DATASET EXTRACT:
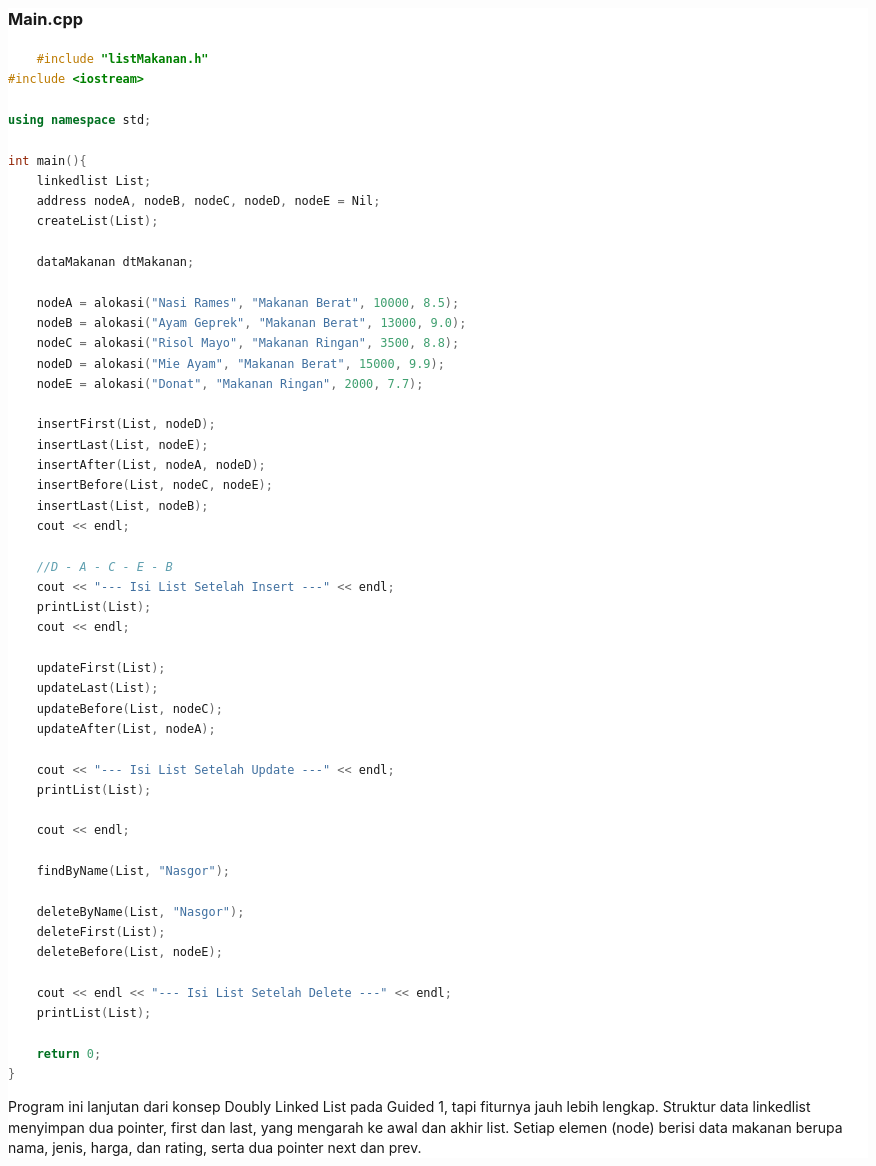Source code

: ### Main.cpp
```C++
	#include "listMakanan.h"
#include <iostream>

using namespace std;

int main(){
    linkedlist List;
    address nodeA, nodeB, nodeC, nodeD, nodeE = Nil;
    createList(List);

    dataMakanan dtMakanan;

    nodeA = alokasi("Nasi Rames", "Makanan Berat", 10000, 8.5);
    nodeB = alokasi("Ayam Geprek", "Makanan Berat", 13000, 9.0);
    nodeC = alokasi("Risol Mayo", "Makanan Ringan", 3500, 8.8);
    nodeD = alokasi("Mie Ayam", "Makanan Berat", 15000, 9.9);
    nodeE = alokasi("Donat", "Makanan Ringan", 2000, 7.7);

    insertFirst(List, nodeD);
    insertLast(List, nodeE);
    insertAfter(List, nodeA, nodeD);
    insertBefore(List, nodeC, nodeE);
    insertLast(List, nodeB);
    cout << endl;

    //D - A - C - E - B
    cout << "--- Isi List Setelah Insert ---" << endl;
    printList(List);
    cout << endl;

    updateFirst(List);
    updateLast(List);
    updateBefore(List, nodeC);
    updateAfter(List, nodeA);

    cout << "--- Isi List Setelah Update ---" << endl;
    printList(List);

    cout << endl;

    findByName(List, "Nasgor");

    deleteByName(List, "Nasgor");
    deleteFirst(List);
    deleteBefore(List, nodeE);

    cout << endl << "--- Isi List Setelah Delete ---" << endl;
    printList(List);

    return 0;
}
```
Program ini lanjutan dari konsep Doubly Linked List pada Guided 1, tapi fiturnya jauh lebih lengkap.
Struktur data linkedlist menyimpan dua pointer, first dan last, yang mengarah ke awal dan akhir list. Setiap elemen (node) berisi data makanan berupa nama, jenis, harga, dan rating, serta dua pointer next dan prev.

EXERCISE INSTRUCTIONS:
Everything but the pictures is needed: copy the data above exactly.

RESULT OF THIS TASK:
Source code

: ### Main.cpp
```C++
	#include "listMakanan.h"
#include <iostream>

using namespace std;

int main(){
    linkedlist List;
    address nodeA, nodeB, nodeC, nodeD, nodeE = Nil;
    createList(List);

    dataMakanan dtMakanan;

    nodeA = alokasi("Nasi Rames", "Makanan Berat", 10000, 8.5);
    nodeB = alokasi("Ayam Geprek", "Makanan Berat", 13000, 9.0);
    nodeC = alokasi("Risol Mayo", "Makanan Ringan", 3500, 8.8);
    nodeD = alokasi("Mie Ayam", "Makanan Berat", 15000, 9.9);
    nodeE = alokasi("Donat", "Makanan Ringan", 2000, 7.7);

    insertFirst(List, nodeD);
    insertLast(List, nodeE);
    insertAfter(List, nodeA, nodeD);
    insertBefore(List, nodeC, nodeE);
    insertLast(List, nodeB);
    cout << endl;

    //D - A - C - E - B
    cout << "--- Isi List Setelah Insert ---" << endl;
    printList(List);
    cout << endl;

    updateFirst(List);
    updateLast(List);
    updateBefore(List, nodeC);
    updateAfter(List, nodeA);

    cout << "--- Isi List Setelah Update ---" << endl;
    printList(List);

    cout << endl;

    findByName(List, "Nasgor");

    deleteByName(List, "Nasgor");
    deleteFirst(List);
    deleteBefore(List, nodeE);

    cout << endl << "--- Isi List Setelah Delete ---" << endl;
    printList(List);

    return 0;
}
```
Program ini lanjutan dari konsep Doubly Linked List pada Guided 1, tapi fiturnya jauh lebih lengkap.
Struktur data linkedlist menyimpan dua pointer, first dan last, yang mengarah ke awal dan akhir list. Setiap elemen (node) berisi data makanan berupa nama, jenis, harga, dan rating, serta dua pointer next dan prev.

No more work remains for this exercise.